One of the problems with studying the mechanisms and history of complex systems is the lack of a working definition of complexity. We have intuitive notions that often lead to contradictions. There have been numerous attempts to define the complexity of a given system or phenomenon, usually by means of a complexity measure -- a numerical scale to compare the complexity of different problems, but all of them fall short of expectations.
The notion of Algorithmic Information Content (AIC) is a keystone in the problem. The AIC or Kolmogorov complexity of a binary string is defined as the length of the shortest program for a Universal Turing Machine (UTM) whose output is the given string [127,79,19].
Intuitively, the simplest strings can be generated with a few instructions, e.g. ``a string of 100 zeros''; whereas the highly complex ones require a program slightly longer than the string itself, e.g. ``the string 0010111100101110000010100001000111100110''. However, the minimal program depends on the encoding or ``programming language'' chosen; the difference between two different encodings being bound by a constant. Moreover, AIC is uncomputable. Shannon's entropy  is a closely related measure (it is an upper bound to AIC [80,136]).
Further research on the matter of complexity measures stems from the notion that the most difficult, the most interesting systems are not necessarily those most complex according to algorithmic complexity and related measures. Just as there is no organization in a universe with infinite entropy, there is little to be understood, or compressed, on maximally complex strings in the Kolmogorov sense. The quest for mathematical definitions of complexity whose maximums lie somewhere between zero and maximal AIC [10,82,58,53] has yet to produce satisfactory results. Bruce Edmonds' recent PhD thesis on the measurement of complexity  concludes that none of the measures that have been proposed so far manages to capture the problem, but points out several important elements:
The complexity of natural phenomena per se can not be defined in a useful manner, because natural phenomena have infinite detail. Thus one cannot define the absolute or inherent complexity of ``earth'' for example. Only when observations are made, as produced by an acquisition model, is when the question of complexity becomes relevant: after the observer's model is incorporated.
Often the interactions at a lower level of organization (e.g. subatomic particles) result in higher levels with aggregate rules of their own (e.g. formation of molecules). A defining characteristic of complexity is a hierarchy of description levels, where the characteristics of a superior level emerge from those below it. The condition of emergence is relative to the observer; emergent properties are those that come from unexpected, aggregate interactions between components of the system.
A mathematical system is a good example. The set of axioms determines the whole system, but demonstrable statements receive different names like ``lemma'', ``property'', ``corollary'' or ``theorem'' depending on their relative role within the corpus. ``Theorem'' is reserved for those that are difficult to proof and constitute foundations for new branches of the theory -- they are ``emergent'' properties.

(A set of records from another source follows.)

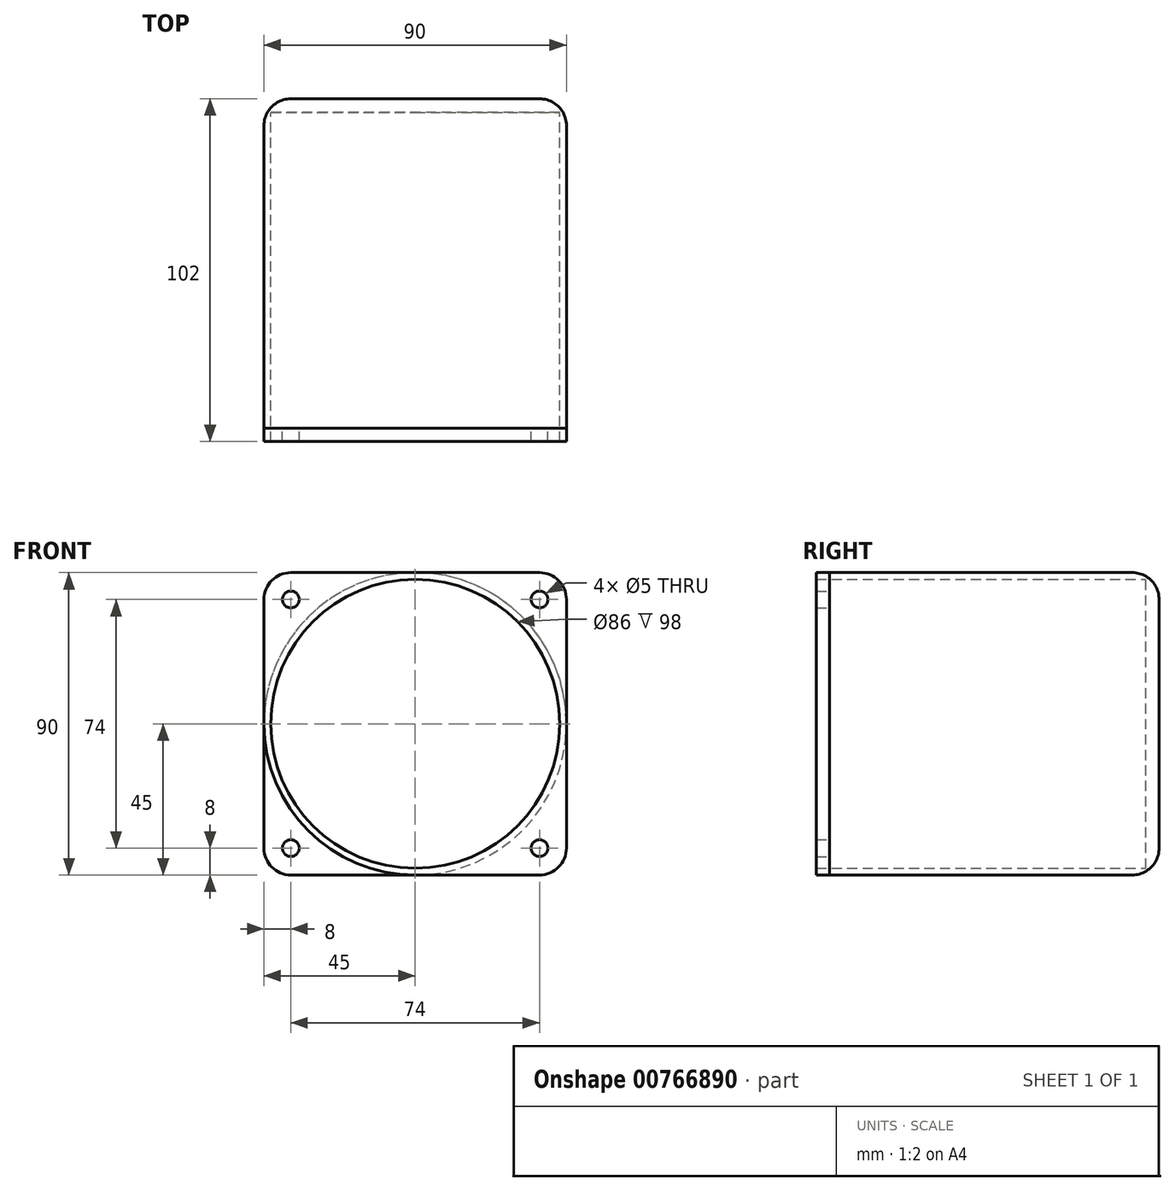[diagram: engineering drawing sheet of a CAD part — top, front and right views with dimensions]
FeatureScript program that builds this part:
annotation { "Feature Type Name" : "Feature", "Feature Type Description" : "" }
export const myFeature = defineFeature(function(context is Context, id is Id, definition is map)
    precondition{}
    {
        {
            var Q0;
            Q0=qCreatedBy(makeId("Front.planeOp"),FACE);
            var sketch = newSketch(context, id + "F0", { "sketchPlane" : qUnion([Q0])});
            skLineSegment(sketch, "E0.bottom", {"start": v(-45, -45) * mm, "end": v(45, -45) * mm});
            skLineSegment(sketch, "E0.top", {"start": v(-45, 45) * mm, "end": v(45, 45) * mm});
            skLineSegment(sketch, "E0.left", {"start": v(-45, -45) * mm, "end": v(-45, 45) * mm});
            skLineSegment(sketch, "E0.right", {"start": v(45, -45) * mm, "end": v(45, 45) * mm});
            skCircle(sketch, "E1", {"center": v(0, 0) * mm, "radius": 45 * mm});
            skCircle(sketch, "E2", {"center": v(0, 0) * mm, "radius": 43 * mm});
            skCircle(sketch, "E3", {"center": v(-37, 37) * mm, "radius": 2.5 * mm});
            skCircle(sketch, "E4", {"center": v(-37, -37) * mm, "radius": 2.5 * mm});
            skCircle(sketch, "E5", {"center": v(37, -37) * mm, "radius": 2.5 * mm});
            skCircle(sketch, "E6", {"center": v(37, 37) * mm, "radius": 2.5 * mm});
            skSolve(sketch);
        }
        {
            var Q0;
            {var subQ0=sQuery(id+"F0.wireOp",EDGE,"E0.right");var subQ1=sQuery(id+"F0.wireOp",EDGE,"E0.top");var subQ2=makeQuery(id+"F0.imprint","INTERSECT",VERTEX,{"derivedFrom":[subQ1,subQ0]});Q0=makeQuery(id+"F0.imprint","IMPRINT",FACE,{"disambiguationData":[TD([[makeQuery(id+"F0.imprint","IMPRINT",EDGE,{"disambiguationData":[TD([[subQ2,1.0]])],"derivedFrom":subQ1}),-1.0]])]});}
            var Q1;
            {var subQ0=sQuery(id+"F0.wireOp",EDGE,"E0.left");var subQ1=sQuery(id+"F0.wireOp",EDGE,"E0.top");var subQ2=makeQuery(id+"F0.imprint","INTERSECT",VERTEX,{"derivedFrom":[subQ1,subQ0]});Q1=makeQuery(id+"F0.imprint","IMPRINT",FACE,{"disambiguationData":[TD([[makeQuery(id+"F0.imprint","IMPRINT",EDGE,{"disambiguationData":[TD([[subQ2,-1.0]])],"derivedFrom":subQ1}),-1.0]])]});}
            var Q2;
            {var subQ0=sQuery(id+"F0.wireOp",EDGE,"E0.left");var subQ1=sQuery(id+"F0.wireOp",EDGE,"E0.bottom");var subQ2=makeQuery(id+"F0.imprint","INTERSECT",VERTEX,{"derivedFrom":[subQ1,subQ0]});Q2=makeQuery(id+"F0.imprint","IMPRINT",FACE,{"disambiguationData":[TD([[makeQuery(id+"F0.imprint","IMPRINT",EDGE,{"disambiguationData":[TD([[subQ2,-1.0]])],"derivedFrom":subQ1}),1.0]])]});}
            var Q3;
            {var subQ0=sQuery(id+"F0.wireOp",EDGE,"E0.right");var subQ1=sQuery(id+"F0.wireOp",EDGE,"E0.bottom");var subQ2=makeQuery(id+"F0.imprint","INTERSECT",VERTEX,{"derivedFrom":[subQ1,subQ0]});Q3=makeQuery(id+"F0.imprint","IMPRINT",FACE,{"disambiguationData":[TD([[makeQuery(id+"F0.imprint","IMPRINT",EDGE,{"disambiguationData":[TD([[subQ2,1.0]])],"derivedFrom":subQ1}),1.0]])]});}
            var Q4;
            Q4=makeQuery(id+"F0.imprint","IMPRINT",FACE,{"disambiguationData":[TD([[makeQuery(id+"F0.imprint","IMPRINT",EDGE,{"derivedFrom":sQuery(id+"F0.wireOp",EDGE,"E2")}),-1.0]])]});
            extrude(context, id + "F1", {"entities" : qUnion([Q0, Q1, Q2, Q3, Q4]), "depth" : 4 * mm, "offsetDistance" : 25 * mm});
        }
        {
            var Q0;
            Q0=makeQuery(id+"F0.imprint","IMPRINT",FACE,{"disambiguationData":[TD([[makeQuery(id+"F0.imprint","IMPRINT",EDGE,{"derivedFrom":sQuery(id+"F0.wireOp",EDGE,"E2")}),-1.0]])]});
            var Q1;
            Q1=makeQuery(id+"F0.imprint","IMPRINT",FACE,{"disambiguationData":[TD([[makeQuery(id+"F0.imprint","IMPRINT",EDGE,{"derivedFrom":sQuery(id+"F0.wireOp",EDGE,"E2")}),1.0]])]});
            extrude(context, id + "F2", {"entities" : qUnion([Q0, Q1]), "operationType" : NewBodyOperationType.ADD, "oppositeDirection" : true, "depth" : 98 * mm, "offsetDistance" : 25 * mm});
        }
        {
            var Q0;
            Q0=makeQuery(id+"F0.imprint","IMPRINT",FACE,{"disambiguationData":[TD([[makeQuery(id+"F0.imprint","IMPRINT",EDGE,{"derivedFrom":sQuery(id+"F0.wireOp",EDGE,"E2")}),1.0]])]});
            extrude(context, id + "F3", {"entities" : qUnion([Q0]), "operationType" : NewBodyOperationType.REMOVE, "oppositeDirection" : true, "depth" : 94 * mm, "offsetDistance" : 25 * mm});
        }
        {
            var Q0;
            Q0=makeQuery(id+"F2.opExtrude","CAP_EDGE",EDGE,{"disambiguationData":[OSD([sQuery(id+"F0.wireOp",EDGE,"E1")])],"isStart":false});
            var Q1;
            Q1=makeQuery(id+"F1.opExtrude","SWEPT_EDGE",EDGE,{"disambiguationData":[OSD([sQuery(id+"F0.wireOp",EDGE,"E0.top"),sQuery(id+"F0.wireOp",EDGE,"E0.right")])]});
            var Q2;
            Q2=makeQuery(id+"F1.opExtrude","SWEPT_EDGE",EDGE,{"disambiguationData":[OSD([sQuery(id+"F0.wireOp",EDGE,"E0.bottom"),sQuery(id+"F0.wireOp",EDGE,"E0.right")])]});
            var Q3;
            Q3=makeQuery(id+"F1.opExtrude","SWEPT_EDGE",EDGE,{"disambiguationData":[OSD([sQuery(id+"F0.wireOp",EDGE,"E0.bottom"),sQuery(id+"F0.wireOp",EDGE,"E0.left")])]});
            var Q4;
            Q4=makeQuery(id+"F1.opExtrude","SWEPT_EDGE",EDGE,{"disambiguationData":[OSD([sQuery(id+"F0.wireOp",EDGE,"E0.top"),sQuery(id+"F0.wireOp",EDGE,"E0.left")])]});
            fillet(context, id + "F4", {"entities" : qUnion([Q0, Q1, Q2, Q3, Q4]), "radius" : 8 * mm, "tangentPropagation" : true, "allowEdgeOverflow" : false});
        }
    });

A theorem simplifies a group of phenomena and creates a higher lever language. This type of re-definition of languages is typical of the way we do science. As Toulmin puts it, ``The heart of all major discoveries in the physical sciences is the discovery of novel methods of representation, and so of fresh techniques by which inferences can be drawn'' [135, p. 34].
Complex systems are partially decomposable, their modules dependent
on each other. In this sense, Edmonds concludes that among the most satisfactory
measures of complexity is the cyclomatic number
[33, p. 107], which is the number of independent
closed loops on a minimal graph.
The cyclomatic number measures the complexity of an expression, represented as a tree. Expressions with either all identical nodes or with all different nodes are the extremes in an ``entropy'' scale, for they are either trivial or impossible to compress. The more complex ones in the cyclomatic sense are those whose branches are different, yet some subtrees are reused across branches. Such a graph can be reduced (fig. 1.1) so that reused subexpressions appear only once. Doing so reveals a network of entangled cross-references. The count of loops in the reduced graph is the cyclomatic number of the expression.